The government dispatched the presidential plane to Angola to retrieve the team, but the prime minister said they would move slowly to accommodate the wounded. Togo’s Prime Minister Gilbert Houngbo said Angola had not done enough to protect the team after Friday’s attack in Cabinda — the oil-rich region in northern Angola which has seen occasional separatist violence.
“We fully understand our government’s decision to leave because they didn’t receive enough guarantees for our security,” forward Thomas Dossevi told The Associated Press Sunday. “We as players, we wanted to stay to honor the memory of our dead people, but both positions are understandable.”
Togo team captain Emmanuel Adebayor, speaking in an interview with France’s RMC radio Sunday, said the team finally decided to “pack our bags and go home” after the Manchester City striker got a call from Togo President Faure Gnassingbe himself urging them to return.
“That’s what made the difference,” Adebayor was quoted as saying in a transcript of his interview on RMC’s Web site.
Togo’s Prime Minister Gilbert Houngbo said in Togo’s capital, Lome, that “Angola and the African Football Confederation have not taken adequate security measures to ensure the safety of the Togolese national team.”
Dossevi said all team members would go to Lome together before rejoining their respective soccer clubs, some in Europe.
Saturday, most of the top officials of the African Football Confederation, known by its initials in French as CAF, went to Cabinda, where the attack took place and where some of the injured were recovering, and implored Togo to stay.
CAF president Issa Hayatou said he’d received a guarantee from Angola Prime Minister Antonio Paulo Kassoma that security would be beefed up for all teams and at all venues.
In a telephone interview Sunday with The Associated Press, Tiburcio Tati Tchingobo, minister of defense in the self-declared Federal State of Cabinda, denied his Front for the Liberation of the Enclave of Cabinda forces, known as FLEC, were responsible for the ambush. He added that whoever was responsible was sparked by a level of frustration that could lead to more violence.
He said his group had no objection to the African Cup of Nations tournament, even with play in Cabinda.
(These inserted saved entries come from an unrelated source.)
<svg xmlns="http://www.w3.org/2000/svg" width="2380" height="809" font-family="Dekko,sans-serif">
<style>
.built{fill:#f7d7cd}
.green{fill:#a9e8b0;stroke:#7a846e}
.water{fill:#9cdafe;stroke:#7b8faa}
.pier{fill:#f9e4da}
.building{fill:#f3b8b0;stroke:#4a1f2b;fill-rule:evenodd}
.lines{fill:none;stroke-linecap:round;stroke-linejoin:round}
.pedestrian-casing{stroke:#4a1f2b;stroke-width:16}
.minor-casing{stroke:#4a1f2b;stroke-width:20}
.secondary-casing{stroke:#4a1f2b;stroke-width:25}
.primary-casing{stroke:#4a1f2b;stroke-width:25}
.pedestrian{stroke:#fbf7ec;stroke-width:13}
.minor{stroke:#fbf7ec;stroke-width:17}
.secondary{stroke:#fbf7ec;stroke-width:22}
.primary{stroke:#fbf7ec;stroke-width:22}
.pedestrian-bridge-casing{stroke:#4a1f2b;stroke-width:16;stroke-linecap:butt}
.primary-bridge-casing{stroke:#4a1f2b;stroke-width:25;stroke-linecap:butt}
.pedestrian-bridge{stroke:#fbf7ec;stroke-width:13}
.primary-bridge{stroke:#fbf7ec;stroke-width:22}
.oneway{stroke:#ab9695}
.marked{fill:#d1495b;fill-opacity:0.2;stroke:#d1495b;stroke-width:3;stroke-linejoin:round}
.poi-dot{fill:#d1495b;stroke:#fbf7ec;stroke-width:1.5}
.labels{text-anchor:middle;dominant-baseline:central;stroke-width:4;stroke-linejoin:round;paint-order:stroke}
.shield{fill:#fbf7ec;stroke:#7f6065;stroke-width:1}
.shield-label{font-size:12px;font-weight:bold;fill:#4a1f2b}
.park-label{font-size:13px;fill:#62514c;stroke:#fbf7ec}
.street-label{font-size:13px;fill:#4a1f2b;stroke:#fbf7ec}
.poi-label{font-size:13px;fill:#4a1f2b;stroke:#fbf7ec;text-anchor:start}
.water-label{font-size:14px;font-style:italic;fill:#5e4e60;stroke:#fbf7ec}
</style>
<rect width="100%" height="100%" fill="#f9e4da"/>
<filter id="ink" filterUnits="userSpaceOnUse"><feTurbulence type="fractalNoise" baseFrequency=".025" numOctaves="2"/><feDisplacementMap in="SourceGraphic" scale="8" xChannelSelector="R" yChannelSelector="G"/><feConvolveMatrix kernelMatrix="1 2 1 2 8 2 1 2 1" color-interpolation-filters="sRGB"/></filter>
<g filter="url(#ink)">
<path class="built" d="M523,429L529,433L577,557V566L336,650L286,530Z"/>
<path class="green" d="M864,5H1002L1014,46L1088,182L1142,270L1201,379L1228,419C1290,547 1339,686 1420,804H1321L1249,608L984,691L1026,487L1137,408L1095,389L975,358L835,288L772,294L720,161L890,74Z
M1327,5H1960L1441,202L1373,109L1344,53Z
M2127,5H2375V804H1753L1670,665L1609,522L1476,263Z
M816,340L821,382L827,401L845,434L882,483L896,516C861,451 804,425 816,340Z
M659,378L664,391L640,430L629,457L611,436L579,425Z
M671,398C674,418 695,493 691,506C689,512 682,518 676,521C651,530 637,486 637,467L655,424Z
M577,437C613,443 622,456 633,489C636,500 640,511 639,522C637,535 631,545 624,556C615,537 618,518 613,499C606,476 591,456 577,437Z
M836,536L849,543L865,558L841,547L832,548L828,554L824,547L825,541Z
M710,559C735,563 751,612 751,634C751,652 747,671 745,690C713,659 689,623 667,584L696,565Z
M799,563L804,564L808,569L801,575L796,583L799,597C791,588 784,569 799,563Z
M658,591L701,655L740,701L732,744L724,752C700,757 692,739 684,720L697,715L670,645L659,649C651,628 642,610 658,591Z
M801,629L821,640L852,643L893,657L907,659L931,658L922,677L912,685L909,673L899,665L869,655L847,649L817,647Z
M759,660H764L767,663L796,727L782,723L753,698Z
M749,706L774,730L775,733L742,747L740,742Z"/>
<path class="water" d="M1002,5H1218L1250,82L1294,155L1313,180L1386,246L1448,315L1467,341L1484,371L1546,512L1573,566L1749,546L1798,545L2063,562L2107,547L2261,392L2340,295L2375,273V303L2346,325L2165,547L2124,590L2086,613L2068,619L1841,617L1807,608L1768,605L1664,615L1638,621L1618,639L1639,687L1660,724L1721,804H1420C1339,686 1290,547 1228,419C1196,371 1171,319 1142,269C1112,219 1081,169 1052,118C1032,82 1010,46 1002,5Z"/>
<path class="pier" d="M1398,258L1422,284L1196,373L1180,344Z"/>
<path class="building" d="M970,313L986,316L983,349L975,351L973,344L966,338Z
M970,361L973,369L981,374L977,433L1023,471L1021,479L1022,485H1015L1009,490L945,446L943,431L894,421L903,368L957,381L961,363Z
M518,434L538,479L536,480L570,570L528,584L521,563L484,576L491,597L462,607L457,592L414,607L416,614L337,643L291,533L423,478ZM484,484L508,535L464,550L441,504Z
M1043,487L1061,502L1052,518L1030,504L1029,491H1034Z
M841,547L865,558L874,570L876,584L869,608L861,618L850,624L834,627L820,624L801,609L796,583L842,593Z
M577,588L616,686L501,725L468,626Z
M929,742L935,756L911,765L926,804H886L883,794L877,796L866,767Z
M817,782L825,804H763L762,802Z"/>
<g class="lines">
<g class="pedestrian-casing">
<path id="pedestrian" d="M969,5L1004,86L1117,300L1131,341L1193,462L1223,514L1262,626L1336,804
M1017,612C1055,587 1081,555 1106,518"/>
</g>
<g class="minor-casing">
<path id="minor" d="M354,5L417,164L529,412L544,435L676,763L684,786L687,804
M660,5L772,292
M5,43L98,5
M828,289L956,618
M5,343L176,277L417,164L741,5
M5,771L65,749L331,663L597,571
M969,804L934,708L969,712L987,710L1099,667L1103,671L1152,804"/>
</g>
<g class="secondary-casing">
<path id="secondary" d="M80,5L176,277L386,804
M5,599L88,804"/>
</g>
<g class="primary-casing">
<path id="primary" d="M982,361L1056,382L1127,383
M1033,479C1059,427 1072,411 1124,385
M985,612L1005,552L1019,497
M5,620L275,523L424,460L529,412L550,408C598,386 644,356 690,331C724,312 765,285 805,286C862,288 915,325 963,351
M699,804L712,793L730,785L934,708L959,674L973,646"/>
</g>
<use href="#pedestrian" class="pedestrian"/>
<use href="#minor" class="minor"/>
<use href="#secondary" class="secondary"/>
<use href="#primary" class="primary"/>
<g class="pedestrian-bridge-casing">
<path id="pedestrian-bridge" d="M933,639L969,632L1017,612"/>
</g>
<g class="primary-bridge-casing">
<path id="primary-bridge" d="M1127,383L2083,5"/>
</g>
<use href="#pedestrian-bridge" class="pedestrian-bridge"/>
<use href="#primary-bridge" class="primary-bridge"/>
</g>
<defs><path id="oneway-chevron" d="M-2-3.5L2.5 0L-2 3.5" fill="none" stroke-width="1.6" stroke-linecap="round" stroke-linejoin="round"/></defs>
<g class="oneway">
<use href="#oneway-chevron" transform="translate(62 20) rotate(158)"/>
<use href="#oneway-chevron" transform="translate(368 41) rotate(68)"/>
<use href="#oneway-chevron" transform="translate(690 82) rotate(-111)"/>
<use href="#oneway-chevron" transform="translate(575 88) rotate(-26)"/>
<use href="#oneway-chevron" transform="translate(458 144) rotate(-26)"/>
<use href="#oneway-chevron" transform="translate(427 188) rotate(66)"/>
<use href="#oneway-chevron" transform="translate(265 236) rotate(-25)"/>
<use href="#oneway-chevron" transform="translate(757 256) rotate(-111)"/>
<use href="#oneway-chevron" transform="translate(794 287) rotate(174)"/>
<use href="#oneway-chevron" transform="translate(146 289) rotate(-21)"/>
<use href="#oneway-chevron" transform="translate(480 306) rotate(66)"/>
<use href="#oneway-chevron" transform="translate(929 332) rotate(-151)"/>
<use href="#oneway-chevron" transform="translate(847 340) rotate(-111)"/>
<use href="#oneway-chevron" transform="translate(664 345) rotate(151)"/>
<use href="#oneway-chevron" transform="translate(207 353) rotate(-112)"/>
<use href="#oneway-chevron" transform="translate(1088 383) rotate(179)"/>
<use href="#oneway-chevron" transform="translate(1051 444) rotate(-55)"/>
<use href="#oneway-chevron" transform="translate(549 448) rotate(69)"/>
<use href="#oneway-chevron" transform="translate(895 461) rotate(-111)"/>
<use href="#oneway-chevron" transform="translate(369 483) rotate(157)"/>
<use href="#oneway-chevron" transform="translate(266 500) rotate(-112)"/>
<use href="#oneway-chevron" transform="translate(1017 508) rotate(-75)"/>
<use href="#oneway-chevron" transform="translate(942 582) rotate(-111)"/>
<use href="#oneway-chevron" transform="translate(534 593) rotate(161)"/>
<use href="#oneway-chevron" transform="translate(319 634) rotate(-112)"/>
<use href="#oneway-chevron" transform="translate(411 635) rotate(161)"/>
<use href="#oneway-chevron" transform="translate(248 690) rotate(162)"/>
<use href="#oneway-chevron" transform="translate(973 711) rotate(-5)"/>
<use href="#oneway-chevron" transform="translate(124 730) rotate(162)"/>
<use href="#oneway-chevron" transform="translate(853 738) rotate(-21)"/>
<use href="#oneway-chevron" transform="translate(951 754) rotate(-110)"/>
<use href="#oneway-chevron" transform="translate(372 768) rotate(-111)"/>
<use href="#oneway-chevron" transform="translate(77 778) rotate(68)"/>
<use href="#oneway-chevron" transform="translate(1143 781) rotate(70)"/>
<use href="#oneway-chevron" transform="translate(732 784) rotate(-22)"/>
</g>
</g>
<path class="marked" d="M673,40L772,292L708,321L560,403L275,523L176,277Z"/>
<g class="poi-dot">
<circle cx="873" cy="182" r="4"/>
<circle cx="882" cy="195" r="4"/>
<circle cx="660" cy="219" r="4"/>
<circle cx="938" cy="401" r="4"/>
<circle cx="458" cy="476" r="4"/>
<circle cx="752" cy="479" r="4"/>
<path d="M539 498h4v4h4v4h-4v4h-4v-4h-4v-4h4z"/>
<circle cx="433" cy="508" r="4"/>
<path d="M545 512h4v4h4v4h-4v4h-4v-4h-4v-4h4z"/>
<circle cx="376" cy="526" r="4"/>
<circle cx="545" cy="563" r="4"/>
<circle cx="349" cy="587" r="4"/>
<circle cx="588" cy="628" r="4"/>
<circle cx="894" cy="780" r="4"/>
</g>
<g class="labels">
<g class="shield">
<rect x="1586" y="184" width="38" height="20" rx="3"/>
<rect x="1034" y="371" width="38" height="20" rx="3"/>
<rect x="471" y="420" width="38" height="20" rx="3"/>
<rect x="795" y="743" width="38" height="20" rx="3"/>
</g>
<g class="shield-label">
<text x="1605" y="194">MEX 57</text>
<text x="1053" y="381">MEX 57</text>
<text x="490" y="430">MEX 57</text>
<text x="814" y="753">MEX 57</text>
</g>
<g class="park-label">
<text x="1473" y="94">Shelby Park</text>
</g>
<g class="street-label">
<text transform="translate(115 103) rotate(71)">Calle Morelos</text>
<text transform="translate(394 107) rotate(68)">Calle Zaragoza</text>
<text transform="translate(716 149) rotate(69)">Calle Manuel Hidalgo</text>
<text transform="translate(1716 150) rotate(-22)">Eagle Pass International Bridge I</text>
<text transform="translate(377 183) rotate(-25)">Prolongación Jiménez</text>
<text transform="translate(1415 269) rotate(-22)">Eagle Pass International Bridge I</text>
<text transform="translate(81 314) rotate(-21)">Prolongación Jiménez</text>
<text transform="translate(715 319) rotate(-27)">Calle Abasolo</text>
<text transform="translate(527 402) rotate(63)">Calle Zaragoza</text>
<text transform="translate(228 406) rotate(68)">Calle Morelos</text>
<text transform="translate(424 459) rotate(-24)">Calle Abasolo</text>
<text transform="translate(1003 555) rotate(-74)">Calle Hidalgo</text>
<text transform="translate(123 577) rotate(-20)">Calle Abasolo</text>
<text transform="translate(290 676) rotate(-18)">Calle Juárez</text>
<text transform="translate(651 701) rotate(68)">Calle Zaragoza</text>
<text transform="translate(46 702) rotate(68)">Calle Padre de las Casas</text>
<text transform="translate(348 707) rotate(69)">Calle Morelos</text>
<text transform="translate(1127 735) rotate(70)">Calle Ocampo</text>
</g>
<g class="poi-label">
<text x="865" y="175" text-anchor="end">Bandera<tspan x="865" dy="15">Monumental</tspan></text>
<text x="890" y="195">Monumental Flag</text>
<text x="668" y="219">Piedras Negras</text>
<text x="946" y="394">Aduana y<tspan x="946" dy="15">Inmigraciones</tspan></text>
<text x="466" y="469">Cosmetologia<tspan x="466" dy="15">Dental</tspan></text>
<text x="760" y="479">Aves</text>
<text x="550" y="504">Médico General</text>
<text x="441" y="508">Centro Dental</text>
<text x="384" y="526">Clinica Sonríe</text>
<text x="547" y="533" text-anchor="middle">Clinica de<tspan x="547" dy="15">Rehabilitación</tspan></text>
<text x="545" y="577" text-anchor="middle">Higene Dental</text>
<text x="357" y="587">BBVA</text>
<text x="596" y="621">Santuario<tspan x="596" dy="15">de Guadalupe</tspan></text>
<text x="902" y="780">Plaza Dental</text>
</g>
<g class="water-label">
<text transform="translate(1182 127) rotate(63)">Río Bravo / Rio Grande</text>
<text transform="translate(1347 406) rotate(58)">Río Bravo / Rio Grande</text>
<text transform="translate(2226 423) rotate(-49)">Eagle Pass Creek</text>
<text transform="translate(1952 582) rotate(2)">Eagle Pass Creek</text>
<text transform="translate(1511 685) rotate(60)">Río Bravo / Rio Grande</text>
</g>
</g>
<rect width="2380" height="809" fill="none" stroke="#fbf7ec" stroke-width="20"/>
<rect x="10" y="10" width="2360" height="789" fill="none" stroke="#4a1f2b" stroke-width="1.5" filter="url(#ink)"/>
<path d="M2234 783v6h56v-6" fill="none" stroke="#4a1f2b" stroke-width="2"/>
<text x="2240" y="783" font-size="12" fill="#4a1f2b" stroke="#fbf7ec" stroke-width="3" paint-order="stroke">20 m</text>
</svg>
“The tournament can go on, but we are worried about security. We don’t have any problem with our fellow African brothers,” he said, reached on a satellite phone number and saying he was in Cabinda.
In a communique Saturday, Tchingobo’s self-proclaimed independent government said it was irresponsible of CAF’s Hayatou to have ignored warnings from separatists that matches should not be held in Cabinda.
The Angolan information minister blamed FLEC for the attack on the Togolese team. In Sunday’s exclusive interview, Tchingobo said that was “Angolan government manipulation, to tarnish our names, to make us out as terrorists.”
Portugal’s state-run Lusa news agency said FLEC claimed responsibility in a message on Friday.
The conflicting reports could stem from divisions among pro-independence groups in Cabinda. Several claim the name FLEC.
Cabinda’s armed groups have been weakened by factional fighting. But periodic announcements from the Angolan government that the Cabinda uprising has been quelled — either by force or negotiations — have been followed by new outbreaks of violence.
The Angolan government has denied charges from international human rights groups its military has committed atrocities in Cabinda. In Sunday’s exclusive interview, Tchingobo said he feared the attack on the Togolese team would spark a crackdown by Angolan forces in Cabinda after the tournament ends.
“Angola should recognize that we are a sovereign state,” Tchingobo said. “They should pack up and go.”
The separatists argue Cabinda, an oil-rich region cut off from the rest of Angola by a strip of Congo, is distinct culturally and historically. The Angolan government rejects such claims, and its decision to stage part of the African Cup in Cabinda — building a new stadium there for the games — reflects its determination to keep control of the region.
Angola has been struggling to climb back from decades of violence, and its government was banking on the tournament as a chance to show the world it was on the way to recovery.
Cabinda’s unrest was unrelated to — and often overshadowed by — the broader civil war.
Associated Press writers Ebow Godwin in Lome, Togo, Donna Bryson in Johannesburg and Jamey Keaten in Paris contributed to this report.